Though one thing we could do is create our own FCOS config with host-memory-limit = 4096 so it would only be enabled on systems with less than 4GiB of ram by default (or some other ram value we deem appropriate).

bgilbert commented 3 years ago

Though one thing we could do is create our own FCOS config with host-memory-limit = 4096 so it would only be enabled on systems with less than 4GiB of ram by default (or some other ram value we deem appropriate).

It seems like it could surprise users if we enable a potentially Kubernetes-breaking feature only on machines with certain amounts of RAM.

cmurf commented 3 years ago

Maybe ask Kubernetes users if noswap actually manifests well in practice? It's leaving a lot on the table to either insist on significant overprovision of memory to avoid both the need for page eviction and reclaim, or suffer with reclaim which can be worse than incidental paging, especially when using a memory based swap. The noswap by default policy translates into an expectation to throw more memory at such setups (and pay for it).
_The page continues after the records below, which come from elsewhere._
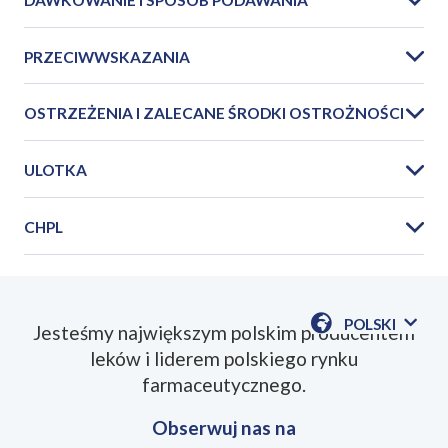
PRZECIWWSKAZANIA
OSTRZEŻENIA I ZALECANE ŚRODKI OSTROŻNOŚCI
ULOTKA
CHPL
PIL_Acenocumarol_WZF_4mg_2025_09PL.pd
POLSKI
Jesteśmy największym polskim producentem
POKAŻ
leków i liderem polskiego rynku
DOSTĘPN
SmPC_Acenocumarol_WZF_4mg_2025_09PL.
JEZYKI
farmaceutycznego.
Obserwuj nas na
I think it's better to optimize for the general purpose use cases CoreOS is targeting, rather than papering over Kubernetes design oversight. That is, they fail on swap because they haven't worked out how swap should look with the semantics of guaranteed pods, not because there's some real technical limitation of swap.

dustymabe commented 3 years ago

We discussed this in the meeting today.

13:05:25      dustymabe | #agreed We'll include the zram-generator package for now, which will allow
                        | users to drop down a config file to enable swaponzram. Additionally we'll
                        | add docs to show users how to do this. In the future we'll re-evaluate if
                        | creating a swaponzram device by default, is the right thing for us to do.
dustymabe commented 3 years ago

The fix for this went into testing stream release 32.20201018.2.0. Please try out the new release and report issues.

dustymabe commented 3 years ago

The fix for this went into stable stream release 32.20201018.3.0.